**Your goal**
Please set down the lines of the listing exactly, from its first line to the line with "-0,0 +1,75 @@", leaving the pictures out.
*** Record extracts ***
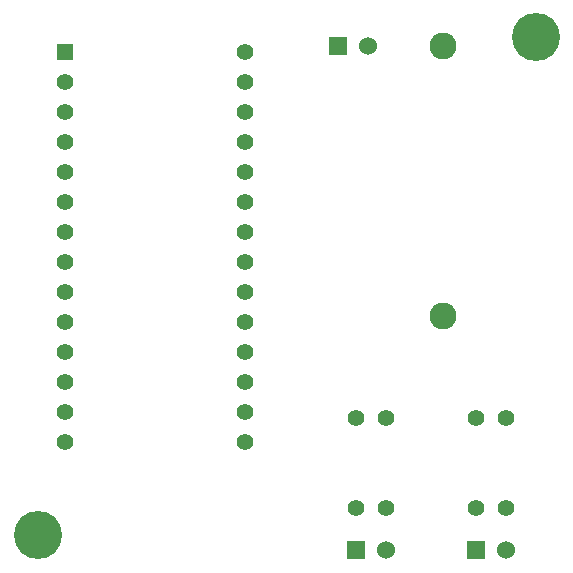
<source format=gts>
From e7a6678e815b937e4658245bcd762d08d6f00e64 Mon Sep 17 00:00:00 2001
From: Trygve Laugstøl <trygvis@inamo.no>
Date: Thu, 15 Jan 2015 18:10:08 +0100
Subject: o Initial import.

---
 prototype-a/soil_moisture_board-F_Mask.gts | 75 ++++++++++++++++++++++++++++++
 1 file changed, 75 insertions(+)
 create mode 100644 prototype-a/soil_moisture_board-F_Mask.gts

(limited to 'prototype-a/soil_moisture_board-F_Mask.gts')

diff --git a/prototype-a/soil_moisture_board-F_Mask.gts b/prototype-a/soil_moisture_board-F_Mask.gts
new file mode 100644
index 0000000..7bf4d0d
--- /dev/null
+++ b/prototype-a/soil_moisture_board-F_Mask.gts
@@ -0,0 +1,75 @@
+G04 (created by PCBNEW (22-Jun-2014 BZR 4027)-stable) date Wed 07 Jan 2015 20:43:52 CET*
+%MOIN*%
+G04 Gerber Fmt 3.4, Leading zero omitted, Abs format*
+%FSLAX34Y34*%
+G01*
+G70*
+G90*
+G04 APERTURE LIST*
+%ADD10C,0.00590551*%
+%ADD11R,0.055X0.055*%
+%ADD12C,0.055*%
+%ADD13R,0.06X0.06*%
+%ADD14C,0.06*%
+%ADD15C,0.09*%
+%ADD16C,0.16*%
+G04 APERTURE END LIST*
+G54D10*
+G54D11*
+X40800Y-33300D03*
+G54D12*
+X40800Y-34300D03*
+X40800Y-35300D03*
+X40800Y-36300D03*
+X40800Y-37300D03*
+X40800Y-38300D03*
+X40800Y-39300D03*
+X40800Y-40300D03*
+X40800Y-41300D03*
+X40800Y-42300D03*
+X40800Y-43300D03*
+X40800Y-44300D03*
+X40800Y-45300D03*
+X40800Y-46300D03*
+X46800Y-46300D03*
+X46800Y-45300D03*
+X46800Y-44300D03*
+X46800Y-43300D03*
+X46800Y-42300D03*
+X46800Y-41300D03*
+X46800Y-40300D03*
+X46800Y-39300D03*
+X46800Y-38300D03*
+X46800Y-37300D03*
+X46800Y-36300D03*
+X46800Y-35300D03*
+X46800Y-34300D03*
+X46800Y-33300D03*
+X51500Y-45500D03*
+X51500Y-48500D03*
+X50500Y-45500D03*
+X50500Y-48500D03*
+G54D13*
+X50500Y-49900D03*
+G54D14*
+X51500Y-49900D03*
+G54D12*
+X55500Y-45500D03*
+X55500Y-48500D03*
+X54500Y-45500D03*
+X54500Y-48500D03*
+G54D13*
+X49900Y-33100D03*
+G54D14*
+X50900Y-33100D03*
+G54D13*
+X54500Y-49900D03*
+G54D14*
+X55500Y-49900D03*
+G54D15*
+X53400Y-42100D03*
+X53400Y-33100D03*
+G54D16*
+X39900Y-49400D03*
+X56500Y-32800D03*
+M02*
-- 
cgit v1.2.3


</source>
*** End of Record extracts ***
**Result of the task**
<source format=gts>
From e7a6678e815b937e4658245bcd762d08d6f00e64 Mon Sep 17 00:00:00 2001
From: Trygve Laugstøl <trygvis@inamo.no>
Date: Thu, 15 Jan 2015 18:10:08 +0100
Subject: o Initial import.

---
 prototype-a/soil_moisture_board-F_Mask.gts | 75 ++++++++++++++++++++++++++++++
 1 file changed, 75 insertions(+)
 create mode 100644 prototype-a/soil_moisture_board-F_Mask.gts

(limited to 'prototype-a/soil_moisture_board-F_Mask.gts')

diff --git a/prototype-a/soil_moisture_board-F_Mask.gts b/prototype-a/soil_moisture_board-F_Mask.gts
new file mode 100644
index 0000000..7bf4d0d
--- /dev/null
+++ b/prototype-a/soil_moisture_board-F_Mask.gts
@@ -0,0 +1,75 @@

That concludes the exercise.